I figured 25% was the correct point to make sure the book wasn’t terrible. But it also tells me I’ll have to pick up the pace. In fact one of my friends said I need to declare a finish date and stick to that. That seemed harsh to me which means it’s probably true. I just checked the start date of the document and I’ve been working on this thing for six months! So I need to pick up the pace for sure. My goal is to finish the first draft by June 30th. That only three months but I feel I have to push myself. That’s about 6,000 words a week which is a good amount but not impossible. But what it does require is at least two days a week devoted just to writing. So discipline will need to be instilled. Unfortunately that is my weak suit. Well growth is painful.

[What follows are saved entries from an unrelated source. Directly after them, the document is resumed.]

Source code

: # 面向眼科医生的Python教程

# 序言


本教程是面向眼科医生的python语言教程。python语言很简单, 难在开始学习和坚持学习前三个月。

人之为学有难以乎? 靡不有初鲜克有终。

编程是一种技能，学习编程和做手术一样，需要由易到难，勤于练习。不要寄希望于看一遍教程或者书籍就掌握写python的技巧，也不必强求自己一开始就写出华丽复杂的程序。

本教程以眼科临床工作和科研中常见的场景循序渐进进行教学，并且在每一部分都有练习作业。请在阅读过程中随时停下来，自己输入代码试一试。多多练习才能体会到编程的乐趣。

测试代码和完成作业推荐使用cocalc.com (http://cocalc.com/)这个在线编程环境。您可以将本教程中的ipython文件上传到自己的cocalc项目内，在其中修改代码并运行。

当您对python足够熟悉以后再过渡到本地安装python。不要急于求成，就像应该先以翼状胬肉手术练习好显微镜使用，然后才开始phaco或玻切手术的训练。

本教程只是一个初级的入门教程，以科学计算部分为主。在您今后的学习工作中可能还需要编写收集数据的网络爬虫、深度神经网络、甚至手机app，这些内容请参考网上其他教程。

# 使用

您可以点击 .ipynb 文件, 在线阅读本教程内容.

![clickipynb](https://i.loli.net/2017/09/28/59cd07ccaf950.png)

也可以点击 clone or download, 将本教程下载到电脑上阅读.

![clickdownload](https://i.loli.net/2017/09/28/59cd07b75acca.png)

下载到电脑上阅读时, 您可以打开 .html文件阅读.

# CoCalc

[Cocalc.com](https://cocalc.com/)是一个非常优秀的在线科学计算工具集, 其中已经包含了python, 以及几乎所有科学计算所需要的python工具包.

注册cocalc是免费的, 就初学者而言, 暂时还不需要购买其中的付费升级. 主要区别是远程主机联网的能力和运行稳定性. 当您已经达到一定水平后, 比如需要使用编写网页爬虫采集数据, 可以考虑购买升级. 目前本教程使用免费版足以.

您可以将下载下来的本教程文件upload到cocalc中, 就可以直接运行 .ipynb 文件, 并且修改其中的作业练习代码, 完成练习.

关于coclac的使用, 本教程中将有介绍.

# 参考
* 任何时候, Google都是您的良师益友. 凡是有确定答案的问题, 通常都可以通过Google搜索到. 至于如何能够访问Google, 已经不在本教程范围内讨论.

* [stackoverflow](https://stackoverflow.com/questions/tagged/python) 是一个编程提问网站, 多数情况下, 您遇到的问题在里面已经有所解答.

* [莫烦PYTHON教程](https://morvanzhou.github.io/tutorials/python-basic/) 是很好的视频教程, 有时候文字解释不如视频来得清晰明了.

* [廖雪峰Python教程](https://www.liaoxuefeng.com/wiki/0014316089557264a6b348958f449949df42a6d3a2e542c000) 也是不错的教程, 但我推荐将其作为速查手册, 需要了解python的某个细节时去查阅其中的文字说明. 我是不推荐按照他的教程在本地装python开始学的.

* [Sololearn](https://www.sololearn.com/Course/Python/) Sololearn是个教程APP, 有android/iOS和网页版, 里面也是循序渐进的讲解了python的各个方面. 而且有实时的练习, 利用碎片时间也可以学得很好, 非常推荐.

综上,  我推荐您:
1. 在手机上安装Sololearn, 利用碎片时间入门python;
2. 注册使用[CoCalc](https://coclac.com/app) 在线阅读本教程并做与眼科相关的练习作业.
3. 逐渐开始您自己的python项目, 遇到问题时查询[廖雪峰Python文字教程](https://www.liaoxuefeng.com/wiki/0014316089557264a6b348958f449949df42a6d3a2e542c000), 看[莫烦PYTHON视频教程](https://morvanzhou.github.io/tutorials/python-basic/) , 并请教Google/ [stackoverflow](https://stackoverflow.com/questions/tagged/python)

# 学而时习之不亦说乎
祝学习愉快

Other than that today, it’s been a pretty nice day here and we went for a walk in the woods. Camera Girl found a dead mouse near the front porch and told me how bad she felt seeing it. I reminded her that she’s terrified of mice and that the mouse’s family is out there eating her bird seeds that fall to the ground below her feeders and living in my tool shed. This made her shudder and she walked away greatly conflicted. Women suffer from emotional thinking which speaks well of their sentiments but serve them poorly when it comes to taking practical steps to deal with the world. If I didn’t put my foot down we’d have racoons, opossums, foxes and deer lvivng on the porch and the animal food bill would break me.
I haven’t seen any interesting news today. Just the same blah, blah, blah. I’m sure Biden will say many stupid and incoherent things in Europe this week and Putin will be blamed for almost everything since original sin reached humanity but I haven’t detected anything new going on. When I see something good I’ll put something out. Till then enjoy the weekend.